— SET OF TASKS —
1) In the Cosmo Group article, what was the value of the convertible bonds Cosmo AM&T issued last month?
2) Please quote everything in the Cosmo Group article from "While the group's" down to "the group's core.".
──────── QUOTED PASSAGE
Cosmo Group, part of the broader GS Group, is accelerating a governance overhaul centered on Chairman Huh Kyung-soo, using capital transactions such as issuing convertible bonds (CB) as a catalyst.

While the group's future—its secondary battery materials business—has seen Huh strengthen control through the holding company, he chose a two-track strategy of handing the lower-profit distribution business to his children. The move is seen as shoring up the holding company's financial soundness while testing his children's management skills away from the group's core.

Graphic=Son Min-gyun

◇ Shedding the "money pit" distribution arm and reshaping into a "pure holding company"

According to the Financial Supervisory Service and the investment banking (IB) sector on the 9th, Cosmo AM&T, a listed company within Cosmo Group, issued CBs worth 120 billion won last month and laid plans to invest in domestic and overseas cathode materials. Cathode materials are key components that determine a battery's capacity, output, lifespan, and safety, and they directly tie into Cosmo AM&T's secondary battery materials business.
────────────────
──────── DATA UNDER STUDY
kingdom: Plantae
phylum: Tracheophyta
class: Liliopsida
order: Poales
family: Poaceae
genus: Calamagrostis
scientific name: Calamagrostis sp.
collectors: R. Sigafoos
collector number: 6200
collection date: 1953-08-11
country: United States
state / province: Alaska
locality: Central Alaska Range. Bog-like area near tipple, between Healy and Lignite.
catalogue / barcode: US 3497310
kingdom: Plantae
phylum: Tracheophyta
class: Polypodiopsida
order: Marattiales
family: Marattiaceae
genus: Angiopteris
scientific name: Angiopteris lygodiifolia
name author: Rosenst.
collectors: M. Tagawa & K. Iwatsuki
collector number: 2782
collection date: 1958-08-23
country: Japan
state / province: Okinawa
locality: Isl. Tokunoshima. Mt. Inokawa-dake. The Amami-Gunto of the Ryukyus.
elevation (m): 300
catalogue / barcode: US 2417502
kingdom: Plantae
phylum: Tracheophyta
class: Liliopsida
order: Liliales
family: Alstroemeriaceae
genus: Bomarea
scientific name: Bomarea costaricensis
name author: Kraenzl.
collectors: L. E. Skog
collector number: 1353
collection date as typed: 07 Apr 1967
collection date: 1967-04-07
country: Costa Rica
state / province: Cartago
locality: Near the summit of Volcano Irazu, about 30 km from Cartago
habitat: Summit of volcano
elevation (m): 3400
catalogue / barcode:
────────────────
— SET OF ANSWERS —
1) 120 billion won

2)
While the group's future—its secondary battery materials business—has seen Huh strengthen control through the holding company, he chose a two-track strategy of handing the lower-profit distribution business to his children. The move is seen as shoring up the holding company's financial soundness while testing his children's management skills away from the group's core.